GIVEN INSTRUCTION:
Decide whether each statement agrees with the conflict resolution text below, answering yes or no and quoting the words from the text that decide it. (a) The _p_resolveConflict method may modify newState. (b) If the method cannot resolve the changes, it should raise ZODB.POSException.ConflictError. (c) savedState was written before oldState.

DOCUMENT PASSAGE:
########

Skip to content
Permalink
Branch: master
Find file Copy path
Find file Copy path
Fetching contributors…
Cannot retrieve contributors at this time
580 lines (469 sloc) 19.8 KB
===================
Conflict Resolution
===================
Overview
========
Conflict resolution is a way to resolve transaction conflicts that would
otherwise abort a transaction. As such, it risks data integrity in order to
try to avoid throwing away potentially computationally expensive transactions.
The risk of harming data integrity should not be underestimated. Writing
conflict resolution code takes some responsibility for transactional
integrity away from the ZODB, and puts it in the hands of the developer
writing the conflict resolution code.
The current conflict resolution code is implemented with a storage mix-in
found in ZODB/ConflictResolution.py. The idea's proposal, and an explanation
of the interface, can be found here:
http://www.zope.org/Members/jim/ZODB/ApplicationLevelConflictResolution
Here is the most pertinent section, somewhat modified for this document's
use:
A new interface is proposed to allow object authors to provide a method
for resolving conflicts. When a conflict is detected, then the database
checks to see if the class of the object being saved defines the method,
_p_resolveConflict. If the method is defined, then the method is called
on the object. If the method succeeds, then the object change can be
committed, otherwise a ConflictError is raised as usual.
def _p_resolveConflict(oldState, savedState, newState):
Return the state of the object after resolving different changes.
Arguments:
oldState
The state of the object that the changes made by the current
transaction were based on.
The method is permitted to modify this value.
savedState
The state of the object that is currently stored in the
database. This state was written after oldState and reflects
changes made by a transaction that committed before the
current transaction.
The method is permitted to modify this value.
newState
The state after changes made by the current transaction.
The method is not permitted to modify this value.
This method should compute a new state by merging changes
reflected in savedState and newState, relative to oldState.
If the method cannot resolve the changes, then it should raise
ZODB.POSException.ConflictError.
Consider an extremely simple example, a counter::
from persistent import Persistent
class PCounter(Persistent):
'`value` is readonly; increment it with `inc`.'
# Fool BTree checks for sane comparison :/
def __cmp__(self, other):
return object.__cmp__(self, other)
def __lt__(self, other):
return object.__lt__(self, other)
_val = 0
def inc(self):
self._val += 1
@property
def value(self):
return self._val
def _p_resolveConflict(self, oldState, savedState, newState):
oldState['_val'] = (
savedState.get('_val', 0) +
newState.get('_val', 0) -
oldState.get('_val', 0))
return oldState
.. -> src
>>> import ConflictResolution_txt
>>> exec(src, ConflictResolution_txt.__dict__)

########

DATA SHOWN:
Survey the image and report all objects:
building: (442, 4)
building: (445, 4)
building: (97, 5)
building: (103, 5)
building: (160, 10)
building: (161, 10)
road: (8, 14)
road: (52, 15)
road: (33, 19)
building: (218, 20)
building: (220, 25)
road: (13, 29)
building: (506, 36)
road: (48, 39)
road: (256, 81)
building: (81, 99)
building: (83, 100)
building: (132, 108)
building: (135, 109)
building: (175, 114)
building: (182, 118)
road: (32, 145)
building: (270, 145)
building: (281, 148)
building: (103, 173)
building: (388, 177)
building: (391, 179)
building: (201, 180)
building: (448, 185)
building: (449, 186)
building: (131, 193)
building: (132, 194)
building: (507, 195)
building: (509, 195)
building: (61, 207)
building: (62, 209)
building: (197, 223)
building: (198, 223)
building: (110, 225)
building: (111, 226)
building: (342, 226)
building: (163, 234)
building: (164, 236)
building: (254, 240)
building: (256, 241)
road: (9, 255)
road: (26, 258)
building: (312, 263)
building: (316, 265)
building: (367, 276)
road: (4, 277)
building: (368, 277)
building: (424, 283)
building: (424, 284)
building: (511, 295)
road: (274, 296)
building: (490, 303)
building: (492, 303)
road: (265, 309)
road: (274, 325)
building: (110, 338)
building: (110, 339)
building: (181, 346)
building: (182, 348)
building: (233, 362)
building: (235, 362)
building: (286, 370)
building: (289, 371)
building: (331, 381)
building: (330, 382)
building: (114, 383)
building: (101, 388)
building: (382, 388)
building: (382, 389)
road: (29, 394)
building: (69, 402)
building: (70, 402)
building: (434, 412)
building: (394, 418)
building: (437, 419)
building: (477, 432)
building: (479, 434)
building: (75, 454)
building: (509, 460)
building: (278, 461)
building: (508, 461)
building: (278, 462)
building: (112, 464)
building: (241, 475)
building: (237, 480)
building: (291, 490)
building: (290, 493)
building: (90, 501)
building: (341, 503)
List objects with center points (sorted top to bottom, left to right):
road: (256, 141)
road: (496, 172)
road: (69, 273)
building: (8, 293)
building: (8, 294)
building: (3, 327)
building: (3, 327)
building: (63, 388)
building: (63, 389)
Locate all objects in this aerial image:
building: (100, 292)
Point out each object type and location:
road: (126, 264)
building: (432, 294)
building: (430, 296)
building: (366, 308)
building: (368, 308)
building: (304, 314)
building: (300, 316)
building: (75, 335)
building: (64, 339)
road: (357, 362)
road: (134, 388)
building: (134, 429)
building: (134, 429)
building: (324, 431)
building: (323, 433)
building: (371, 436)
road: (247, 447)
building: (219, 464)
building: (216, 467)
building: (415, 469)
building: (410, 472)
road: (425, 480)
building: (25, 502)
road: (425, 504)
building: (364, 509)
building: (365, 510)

########

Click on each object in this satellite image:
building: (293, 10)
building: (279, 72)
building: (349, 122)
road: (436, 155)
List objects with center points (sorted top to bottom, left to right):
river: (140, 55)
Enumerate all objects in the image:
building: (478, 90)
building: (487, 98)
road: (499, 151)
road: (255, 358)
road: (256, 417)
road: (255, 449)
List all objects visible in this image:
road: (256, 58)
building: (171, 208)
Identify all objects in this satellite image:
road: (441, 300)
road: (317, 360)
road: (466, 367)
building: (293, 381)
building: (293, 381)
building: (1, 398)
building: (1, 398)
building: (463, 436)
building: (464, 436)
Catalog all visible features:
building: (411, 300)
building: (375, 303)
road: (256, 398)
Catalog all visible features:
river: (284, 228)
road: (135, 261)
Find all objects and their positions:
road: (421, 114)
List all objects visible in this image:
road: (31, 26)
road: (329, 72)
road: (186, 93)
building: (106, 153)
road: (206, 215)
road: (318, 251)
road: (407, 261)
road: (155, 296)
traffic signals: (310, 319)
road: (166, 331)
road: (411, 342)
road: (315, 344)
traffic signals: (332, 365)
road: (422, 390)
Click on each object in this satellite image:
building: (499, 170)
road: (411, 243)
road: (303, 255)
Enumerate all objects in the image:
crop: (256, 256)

########

RESULT FOR THIS TASK:
(a) No: "The method is not permitted to modify this value."
(b) Yes: "If the method cannot resolve the changes, then it should raise ZODB.POSException.ConflictError."
(c) No: "This state was written after oldState"